I have said this before but it is of such importance that it bears repeating.
I see unemployment in Hartlepool and the wider North-East as the single biggest issue affecting the town.
We have seen before the experiences of the 1980s, in which the problems of high unemployment left a permanent scar on the face of the town.
We are still coming to terms with the issues left behind from the 1980s and 1990s.
The Government can’t allow the same mistakes to be made again.
That is why I was particularly anxious to secure the debate in the House of Commons on the matter.
On the day of the debate, the latest unemployment figures had been published, which showed a very small fall of 15 in the number of people claiming Jobseeker’s Allowance in Hartlepool, which meant that the jobless total stands at 4,612.

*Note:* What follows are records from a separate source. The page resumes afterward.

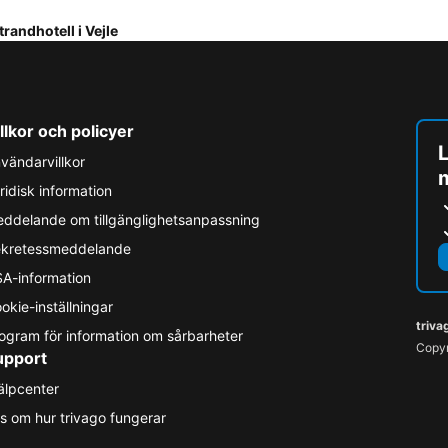
trandhotell i Vejle
llkor och policyer
L
vändarvillkor
ridisk information
ddelande om tillgänglighetsanpassning
kretessmeddelande
A-information
okie-inställningar
triva
ogram för information om sårbarheter
Copyr
upport
älpcenter
s om hur trivago fungerar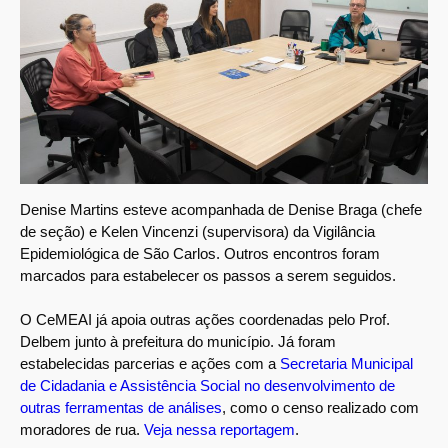
Denise Martins esteve acompanhada de Denise Braga (chefe
de seção) e Kelen Vincenzi (supervisora) da Vigilância
Epidemiológica de São Carlos. Outros encontros foram
marcados para estabelecer os passos a serem seguidos.
O CeMEAI já apoia outras ações coordenadas pelo Prof.
Delbem junto à prefeitura do município. Já foram
estabelecidas parcerias e ações com a
Secretaria Municipal
de Cidadania e Assistência Social no desenvolvimento de
outras ferramentas de análises
, como o censo realizado com
moradores de rua.
Veja nessa reportagem
.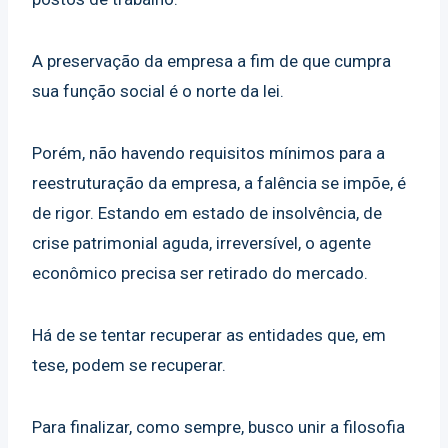
A preservação da empresa a fim de que cumpra
sua função social é o norte da lei.
Porém, não havendo requisitos mínimos para a
reestruturação da empresa, a falência se impõe, é
de rigor. Estando em estado de insolvência, de
crise patrimonial aguda, irreversível, o agente
econômico precisa ser retirado do mercado.
Há de se tentar recuperar as entidades que, em
tese, podem se recuperar.
Para finalizar, como sempre, busco unir a filosofia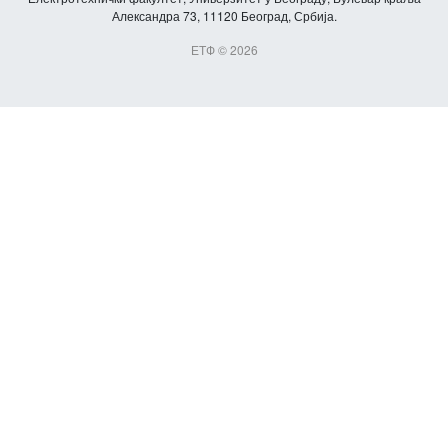
Александра 73, 11120 Београд, Србија.
ЕТФ © 2026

Any falls in unemployment are welcome.
But it remains a matter of huge concern that the number of people unemployed in the town stands at over 500 higher than it was a year ago, and is the 30th worst constituency in the country for unemployment.
Unemployment in the North-East increased in the last three months by 8,000, maintaining our unwanted position as the region with the highest levels of unemployment in the entire country.

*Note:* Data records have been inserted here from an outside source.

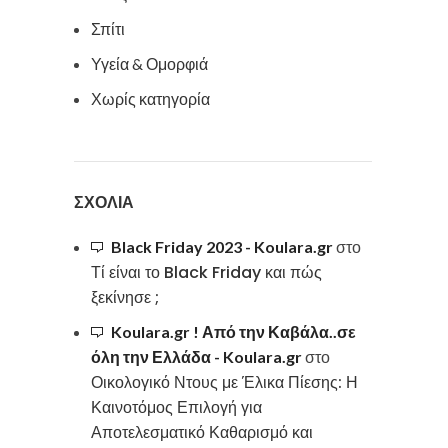
Σπίτι
Υγεία & Ομορφιά
Χωρίς κατηγορία
ΣΧΌΛΙΑ
Black Friday 2023 - Koulara.gr
στο
Τί είναι το Black Friday και πώς
ξεκίνησε ;
Koulara.gr ! Από την Καβάλα..σε
όλη την Ελλάδα - Koulara.gr
στο
Οικολογικό Ντους με Έλικα Πίεσης: Η
Καινοτόμος Επιλογή για
Αποτελεσματικό Καθαρισμό και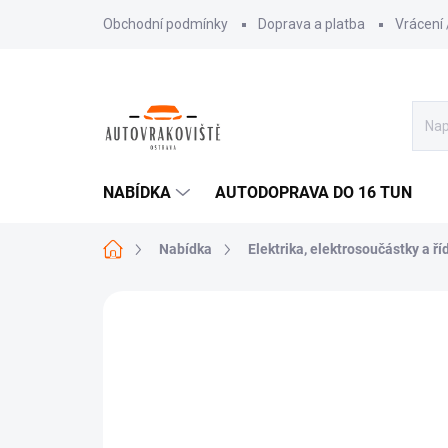
Přejít
Obchodní podmínky
Doprava a platba
Vrácení
na
obsah
NABÍDKA
AUTODOPRAVA DO 16 TUN
Domů
Nabídka
Elektrika, elektrosoučástky a ří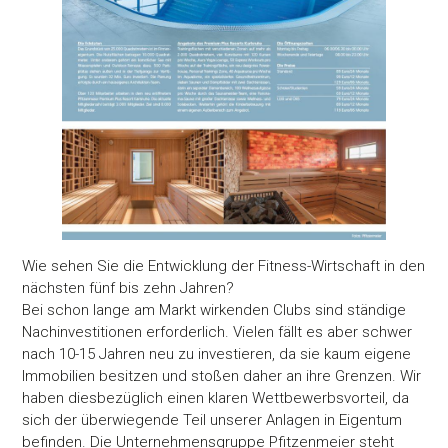
Wie sehen Sie die Entwicklung der Fitness-Wirtschaft in den
nächsten fünf bis zehn Jahren?
Bei schon lange am Markt wirkenden Clubs sind ständige
Nachinvestitionen erforderlich. Vielen fällt es aber schwer
nach 10-15 Jahren neu zu investieren, da sie kaum eigene
Immobilien besitzen und stoßen daher an ihre Grenzen. Wir
haben diesbezüglich einen klaren Wettbewerbsvorteil, da
sich der überwiegende Teil unserer Anlagen in Eigentum
befinden. Die Unternehmensgruppe Pfitzenmeier steht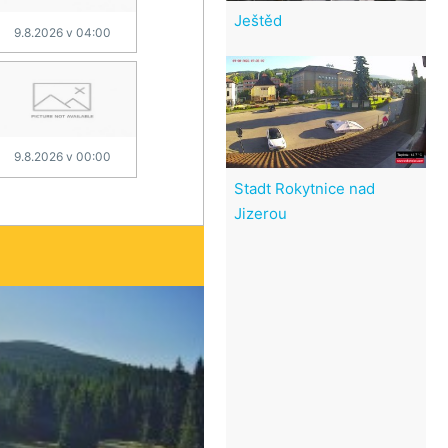
Ještěd
9.8.2026 v 04:00
9.8.2026 v 00:00
Stadt Rokytnice nad
Jizerou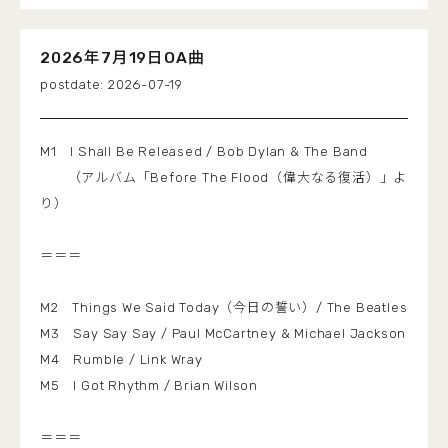
2026年7月19日OA曲
2026-07-19
M1 I Shall Be Released / Bob Dylan & The Band
（アルバム「Before The Flood（偉大なる復活）」よ
り）
＝＝＝
M2 Things We Said Today（今日の誓い）/ The Beatles
M3 Say Say Say / Paul McCartney & Michael Jackson
M4 Rumble / Link Wray
M5 I Got Rhythm / Brian Wilson
＝＝＝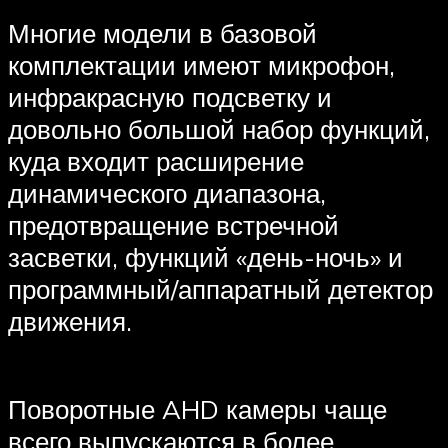
Многие модели в базовой
комплектации имеют микрофон,
инфракрасную подсветку и
довольно большой набор функций,
куда входит расширение
динамического диапазона,
предотвращение встречной
засветки, функций «день-ночь» и
программный/аппаратный детектор
движения.
Поворотные AHD камеры чаще
всего выпускаются в более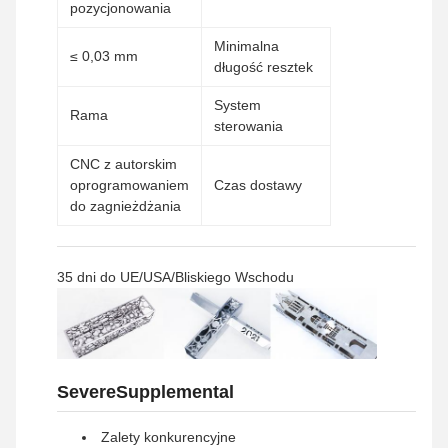
pozycjonowania
Minimalna
≤ 0,03 mm
długość resztek
System
Rama
sterowania
CNC z autorskim
oprogramowaniem
Czas dostawy
do zagnieżdżania
35 dni do UE/USA/Bliskiego Wschodu
SevereSupplemental
Zalety konkurencyjne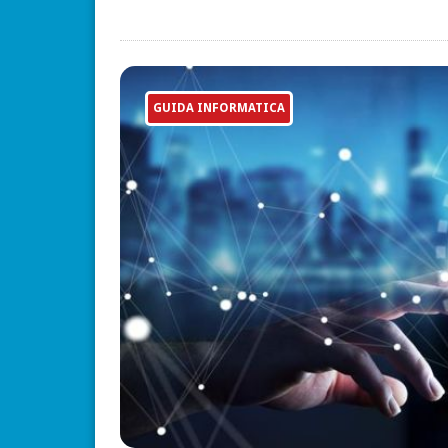
GUIDA INFORMATICA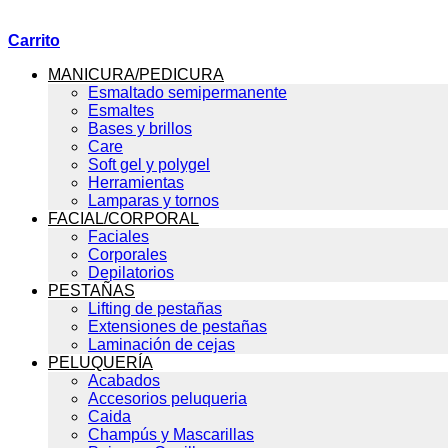
Carrito
MANICURA/PEDICURA
Esmaltado semipermanente
Esmaltes
Bases y brillos
Care
Soft gel y polygel
Herramientas
Lamparas y tornos
FACIAL/CORPORAL
Faciales
Corporales
Depilatorios
PESTAÑAS
Lifting de pestañas
Extensiones de pestañas
Laminación de cejas
PELUQUERÍA
Acabados
Accesorios peluqueria
Caida
Champús y Mascarillas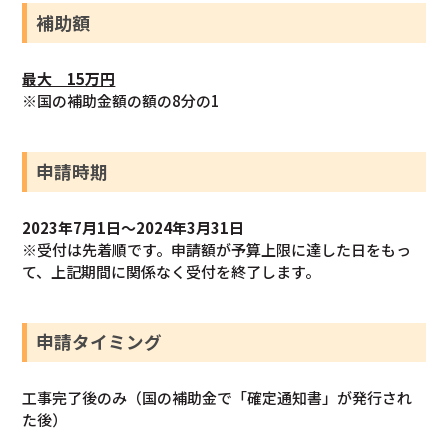
補助額
最大 15万円
※国の補助金額の額の8分の1
申請時期
2023年7月1日～2024年3月31日
※受付は先着順です。申請額が予算上限に達した日をもっ
て、上記期間に関係なく受付を終了します。
申請タイミング
工事完了後のみ（国の補助金で「確定通知書」が発行され
た後）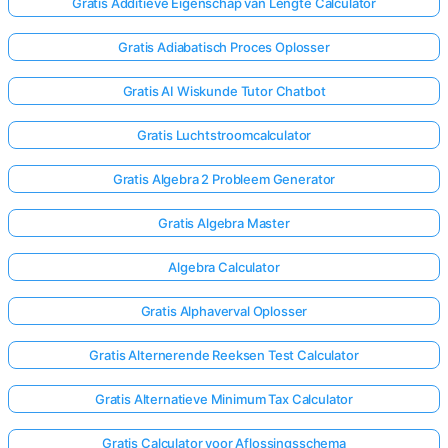
Gratis Additieve Eigenschap van Lengte Calculator
Gratis Adiabatisch Proces Oplosser
Gratis AI Wiskunde Tutor Chatbot
Gratis Luchtstroomcalculator
Gratis Algebra 2 Probleem Generator
Gratis Algebra Master
Algebra Calculator
Gratis Alphaverval Oplosser
Gratis Alternerende Reeksen Test Calculator
Gratis Alternatieve Minimum Tax Calculator
Gratis Calculator voor Aflossingsschema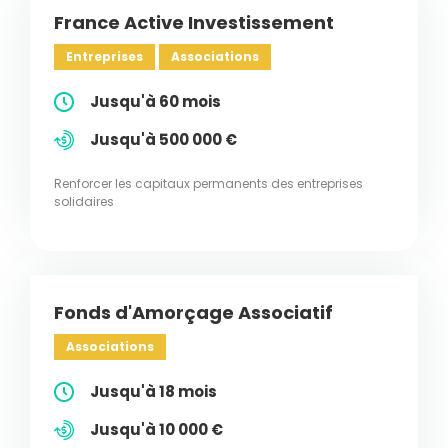
France Active Investissement
Entreprises
Associations
Jusqu'à 60 mois
Jusqu'à 500 000 €
Renforcer les capitaux permanents des entreprises
solidaires
Fonds d'Amorçage Associatif
Associations
Jusqu'à 18 mois
Jusqu'à 10 000 €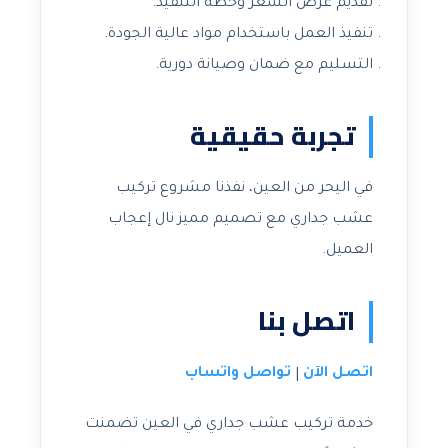
تقديم عرض السعر وخطة التنفيذ.
تنفيذ العمل باستخدام مواد عالية الجودة.
التسليم مع ضمان وصيانة دورية.
تجربة حقيقية
في اليحر من العين، نفذنا مشروع تركيب
عشب جداري مع تصميم مميز نال إعجاب
العميل.
اتصل بنا
اتصل الآن
تواصل واتساب
|
خدمة تركيب عشب جداري في العين تضمنت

It is youth unemployment that bothers me the most.
One in four young men in Hartlepool is out of work.
That is unsustainable on an economic, social and even ethical level.
We have reached crisis point and the Government needs to act to stop making it worse.
I didn’t go into the Parliamentary debate with a begging bowl, asking for government handouts on behalf of a failing town and region.
I don’t see Hartlepool and the North-East as basketcases in the slightest.
I mentioned that if the Government is serious about rebalancing the economy towards manufacturing and engineering – and I very much doubt that they are – some of the industrial sectors in which Britain could play a leading role in the global economy, like advanced manufacturing, chemicals, automotives, renewable and the low carbon economy, are based either in Hartlepool or a short distance away.
Some of the industries that are vital to supplying the sectors I have mentioned, industries like steel and construction, also have huge potential in the town.
I asked the Government to listen to regional businesses, which are asking for a cut in National Insurance contributions, as a means of incentivising them to take on extra workers.
The Government should consider a temporary cut in VAT to allow consumer confidence to be boosted.
The Government should also use its power in buying goods and services to give support to local, regional and British businesses, perhaps by insisting that a certain number of apprenticeship opportunities need to be offered if they are to be awarded public sector contracts.
Given the seriousness of the debate – as I have said, the most important issue facing Hartlepool – I was disgusted at the fact that no minister turned up to respond.
It was left to a Government whip to try to defend the Government’s appalling record on unemployment.
I think that shows deep contempt for every single worker in the region who has recently lost their job.
I would hope that the Government showed more respect for this serious situation.
I have heard on the Westminster jungle drums that the Government is to announce shortly an initiative on youth unemployment and that Hartlepool is to be included in the scheme.
I will look at the details closely, but will continue to press the Government on what further assistance can be provided to tackle the terrible and long-lasting effects of youth unemployment.